Both the inlet and outlets at Tally are on the north end, meaning that the water doesn’t so much as flow through the lake but rather flows into the lake and sits – forever until it soaks into the ground or evaporates. Foy’s Lake and Ashley Lake are both fed primarily from spring water and are crystal clear – not so for Tally Lake. Since the inlet and surrounding areas have miles of forest in every direction, and since the water comes from runoff – the water isn’t crystal clear like the previous two lakes. The lake has a tea color caused by tannic acid that comes from decomposing vegetation. It is still pretty but in a different way.
Best color is no color
I find watercolor to be very interesting. Clear is the best “color” and creates a deep blue increasing in color with depth. Glacier fed lakes have a silt blue color that also is very nice. Both Idaho and Montana have beautiful lakes. Some of the most beautiful water we have ever seen was at the Blue Pool in Oregon pictured in this post- Tamolitch Falls, Blue Pool. In the Blue Pool, the water was the same color as Windex. The color isn’t everything but it does make a good picture.
If we were more remote we would need a different kind of RV. Or perhaps horses.
Tally Lake is at about the halfway point on Tally Lake Road. You get there from the north by turning south on Tally Lake Road from Star Meadow Road. Or you get there from the southeast by turning west on Tally Lake Road from Farm to Market Road. The easy way, requiring only four miles of gravel road is from the north. All of these roads are National Forest roads and that is where the confusion sets in because Tally Lake Road is either NF 913 or also NF 113 depending on your location. Do not follow your GPS which will take you down Old Tally Lake Road — this road does not lead to the campground or to Tally Lake.

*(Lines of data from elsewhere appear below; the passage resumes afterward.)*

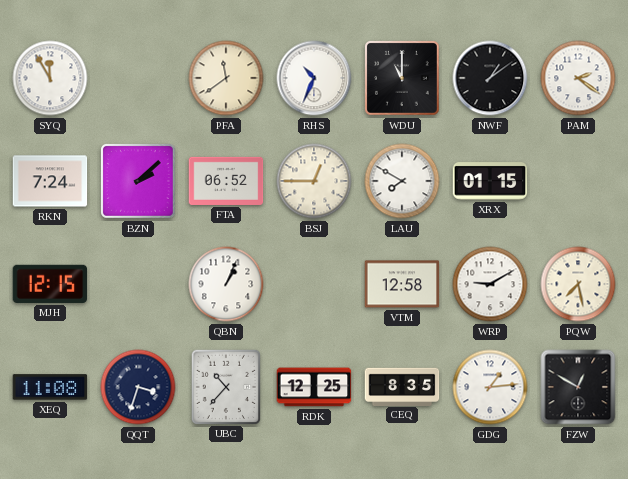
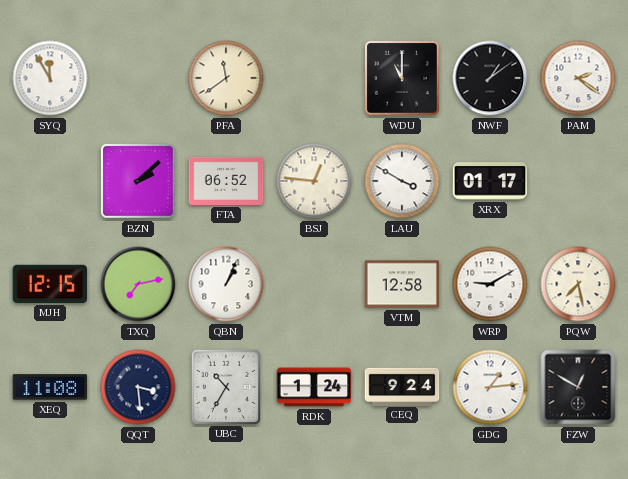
RHS: 10:34 -> none
RKN: 7:24 -> none
BSJ: 12:45 -> 12:46
LAU: 7:50 -> 3:50
XRX: 01:15 -> 01:17
TXQ: none -> 7:13
QQT: 3:33 -> 3:29
UBC: 10:37 -> 10:35
RDK: 12:25 -> 1:24
CEQ: 8:35 -> 9:24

Here is a link to our campsite review of Tally Lake Campground.
The long way is the easy way. The harder way is shorter. Our route from the north only required four miles of narrow gravel road rather than the more direct route that would have been along the lake edge. As it is, the back of our RV and car got quite the dusting. I have washed off the front of the car twice since arrival, just to see out the windshield. There is no reason to wash off the RV or the back of the car, here dust is measured in layers and depth, and it cannot be escaped.
Once in the campground, we still have dust problems, dust is now everywhere. We won’t be coming back here, but I am glad we are here. The final straw is the dust. One and done.
Remote enough for you?
Once you get there, the only lights you will see are the campfires in the campground for about twenty miles. If you need electricity you need to bring it with you, the same for water. The nearest cell service will be found at the top of a mountain to the south after going about ten miles on a forest service double track. (Double track = two tire ruts with grass down the middle)
Not remote enough?
I expected that it would be a great place to view Montana wildlife. It was a tad disappointing in that respect. We did see a snowshoe hare in summer colors and a few still-life turtles. The turtles were very patient subjects for the camera.